Com o fim de um relacionamento, uma mulher, de 28 anos, passou a perseguir, ameaçar e expor duas vítimas por meio de redes sociais e aplicativos de mensagens. Os crimes cibernéticos são investigados pela Polícia Civil da Bahia e, nesta quinta-feira (3), foi deflagrada a Operação Cizânia, com o cumprimento de mandados de busca e apreensão em um imóvel em Salvador.

Perseguição virtual
Segundo as apurações, a suspeita passou a perseguir, em 2025, o ex-companheiro de outra mulher e a atual companheira dele. Para isso, criou e utilizou diversos perfis falsos, números de telefone e contas em plataformas digitais para publicar conteúdos ofensivos, ameaçadores e difamatórios contra as vítimas.
Há indícios de que dados pessoais das vítimas foram utilizados indevidamente para habilitar linhas telefônicas e criar contas digitais. A prática teria como objetivo manter a perseguição e dificultar a identificação da responsável pelas ações.

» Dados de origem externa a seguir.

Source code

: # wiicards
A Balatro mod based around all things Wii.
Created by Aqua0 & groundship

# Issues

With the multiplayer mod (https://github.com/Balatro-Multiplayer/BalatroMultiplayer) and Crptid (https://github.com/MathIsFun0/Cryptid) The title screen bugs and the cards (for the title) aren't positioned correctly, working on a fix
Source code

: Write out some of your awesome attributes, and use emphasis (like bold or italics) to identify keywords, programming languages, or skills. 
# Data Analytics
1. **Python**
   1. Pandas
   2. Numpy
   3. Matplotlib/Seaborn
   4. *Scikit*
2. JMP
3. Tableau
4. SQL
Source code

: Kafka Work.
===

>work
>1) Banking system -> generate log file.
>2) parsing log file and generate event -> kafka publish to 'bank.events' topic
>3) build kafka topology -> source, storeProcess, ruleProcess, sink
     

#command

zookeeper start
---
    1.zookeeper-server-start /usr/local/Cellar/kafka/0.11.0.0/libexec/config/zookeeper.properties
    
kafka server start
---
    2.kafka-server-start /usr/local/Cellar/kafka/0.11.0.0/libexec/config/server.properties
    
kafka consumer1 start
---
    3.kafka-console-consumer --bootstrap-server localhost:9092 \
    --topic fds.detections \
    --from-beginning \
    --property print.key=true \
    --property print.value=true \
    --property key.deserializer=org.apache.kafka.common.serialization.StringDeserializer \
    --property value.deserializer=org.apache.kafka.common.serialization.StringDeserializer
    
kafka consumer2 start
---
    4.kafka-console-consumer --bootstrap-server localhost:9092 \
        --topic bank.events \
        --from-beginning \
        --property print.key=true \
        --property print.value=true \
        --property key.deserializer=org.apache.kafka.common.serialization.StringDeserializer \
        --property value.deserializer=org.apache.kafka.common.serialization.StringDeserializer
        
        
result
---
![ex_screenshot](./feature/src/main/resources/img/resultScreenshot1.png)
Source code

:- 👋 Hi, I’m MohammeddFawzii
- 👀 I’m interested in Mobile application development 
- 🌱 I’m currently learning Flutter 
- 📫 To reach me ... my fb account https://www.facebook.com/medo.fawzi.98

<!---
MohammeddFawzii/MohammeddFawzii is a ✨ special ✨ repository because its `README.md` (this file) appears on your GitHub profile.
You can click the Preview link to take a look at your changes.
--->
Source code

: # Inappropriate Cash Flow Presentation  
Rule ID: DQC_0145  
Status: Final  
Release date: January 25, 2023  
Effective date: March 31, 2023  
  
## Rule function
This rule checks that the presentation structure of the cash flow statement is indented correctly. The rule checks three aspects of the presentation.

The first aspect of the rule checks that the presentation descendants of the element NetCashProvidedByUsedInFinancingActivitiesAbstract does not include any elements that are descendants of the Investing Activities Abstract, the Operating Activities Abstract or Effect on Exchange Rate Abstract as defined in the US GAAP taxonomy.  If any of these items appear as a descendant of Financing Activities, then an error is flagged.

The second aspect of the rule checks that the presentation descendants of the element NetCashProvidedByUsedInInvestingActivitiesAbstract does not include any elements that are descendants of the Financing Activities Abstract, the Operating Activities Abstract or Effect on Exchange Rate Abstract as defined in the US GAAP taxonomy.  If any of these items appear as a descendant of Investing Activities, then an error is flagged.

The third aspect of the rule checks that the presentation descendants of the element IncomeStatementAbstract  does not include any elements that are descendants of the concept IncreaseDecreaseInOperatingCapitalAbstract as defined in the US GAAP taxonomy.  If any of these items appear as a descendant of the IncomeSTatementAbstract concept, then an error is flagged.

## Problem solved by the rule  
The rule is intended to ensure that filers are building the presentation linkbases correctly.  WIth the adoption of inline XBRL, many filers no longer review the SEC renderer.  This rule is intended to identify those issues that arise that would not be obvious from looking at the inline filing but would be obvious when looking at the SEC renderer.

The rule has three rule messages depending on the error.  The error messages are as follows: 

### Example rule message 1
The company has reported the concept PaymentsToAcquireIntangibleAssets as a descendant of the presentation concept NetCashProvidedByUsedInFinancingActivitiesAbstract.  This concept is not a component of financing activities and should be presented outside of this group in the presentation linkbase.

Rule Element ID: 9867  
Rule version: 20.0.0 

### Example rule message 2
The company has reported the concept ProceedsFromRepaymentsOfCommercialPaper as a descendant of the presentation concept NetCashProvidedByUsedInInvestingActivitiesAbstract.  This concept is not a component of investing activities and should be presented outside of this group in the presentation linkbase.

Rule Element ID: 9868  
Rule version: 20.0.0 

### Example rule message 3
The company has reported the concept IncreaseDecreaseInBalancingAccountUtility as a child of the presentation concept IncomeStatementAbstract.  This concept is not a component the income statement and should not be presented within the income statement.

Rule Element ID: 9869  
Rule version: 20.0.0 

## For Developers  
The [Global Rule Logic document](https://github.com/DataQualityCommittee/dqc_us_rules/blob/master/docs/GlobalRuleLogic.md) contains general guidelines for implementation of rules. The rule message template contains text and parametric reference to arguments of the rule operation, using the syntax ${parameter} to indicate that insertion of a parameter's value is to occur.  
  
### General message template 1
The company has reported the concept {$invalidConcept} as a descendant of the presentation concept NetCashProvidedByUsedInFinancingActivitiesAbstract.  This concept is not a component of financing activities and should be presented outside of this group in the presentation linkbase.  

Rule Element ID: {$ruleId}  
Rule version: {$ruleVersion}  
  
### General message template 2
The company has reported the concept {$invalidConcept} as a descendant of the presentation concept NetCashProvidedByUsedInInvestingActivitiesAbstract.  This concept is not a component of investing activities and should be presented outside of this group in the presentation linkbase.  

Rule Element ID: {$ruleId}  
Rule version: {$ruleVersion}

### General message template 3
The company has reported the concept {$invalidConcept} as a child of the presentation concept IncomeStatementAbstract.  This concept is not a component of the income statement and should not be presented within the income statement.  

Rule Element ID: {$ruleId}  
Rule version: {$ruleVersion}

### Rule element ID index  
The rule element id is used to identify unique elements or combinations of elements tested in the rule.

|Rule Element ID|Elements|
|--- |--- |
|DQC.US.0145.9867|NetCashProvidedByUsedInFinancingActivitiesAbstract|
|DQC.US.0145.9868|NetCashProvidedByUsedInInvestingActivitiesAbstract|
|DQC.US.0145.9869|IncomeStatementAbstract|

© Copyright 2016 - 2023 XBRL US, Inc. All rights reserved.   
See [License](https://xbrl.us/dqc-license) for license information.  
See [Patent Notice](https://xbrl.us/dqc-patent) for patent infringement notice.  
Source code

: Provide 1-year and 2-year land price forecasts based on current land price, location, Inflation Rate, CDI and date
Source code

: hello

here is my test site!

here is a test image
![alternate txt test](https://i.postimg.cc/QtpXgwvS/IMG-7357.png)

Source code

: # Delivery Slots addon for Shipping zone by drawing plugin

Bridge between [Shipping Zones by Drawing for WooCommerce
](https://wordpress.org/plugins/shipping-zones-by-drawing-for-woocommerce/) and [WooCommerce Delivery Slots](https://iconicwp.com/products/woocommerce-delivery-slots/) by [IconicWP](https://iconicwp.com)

Durante o cumprimento dos mandados, no bairro de Plataforma, foram apreendidos celulares, dispositivos eletrônicos e outros materiais que serão submetidos à análise pericial para identificar conversas, documentos, imagens e demais elementos relacionados aos fatos. As apurações prosseguem para a identificação e possível responsabilização de outros envolvidos no caso.

Na mesma ação, as equipes conduziram um homem para prestar esclarecimentos após ele ser localizado com um aparelho telefônico com restrição de roubo. Ele é suspeito de receptação.
A Operação Cizânia foi realizada pela Delegacia de Repressão a Crimes Cibernéticos (DRCC), unidade vinculada ao Departamento de Investigação Criminal (DEIC).
Crimes cibernéticos avançam
Há seis meses, o Aratu On publicou matéria sobre o avanço dos crimes cibernéticos no Brasil. Na ocasião foi relatado que a prática atingiu mais de 40 milhões de pessoas no último ano, segundo levantamento do Senado Federal.
O crescimento também aparece no Judiciário: as decisões relacionadas a golpes digitais saltaram de 70, em 2010, para um acumulado estimado de 129 mil até 2025. O tema foi analisado pelo advogado e mestre em Direito Lucas Carapiá, durante entrevista ao quadro Linha de Frente Jus, do Grupo Aratu.
Para ele, apesar da sofisticação tecnológica, os crimes cibernéticos continuam explorando um ponto central: o comportamento humano. "Esse tipo de golpe envolve acesso a dados e tecnologia, mas ele sempre vai ter a vulnerabilidade relacionada à pessoa", afirmou.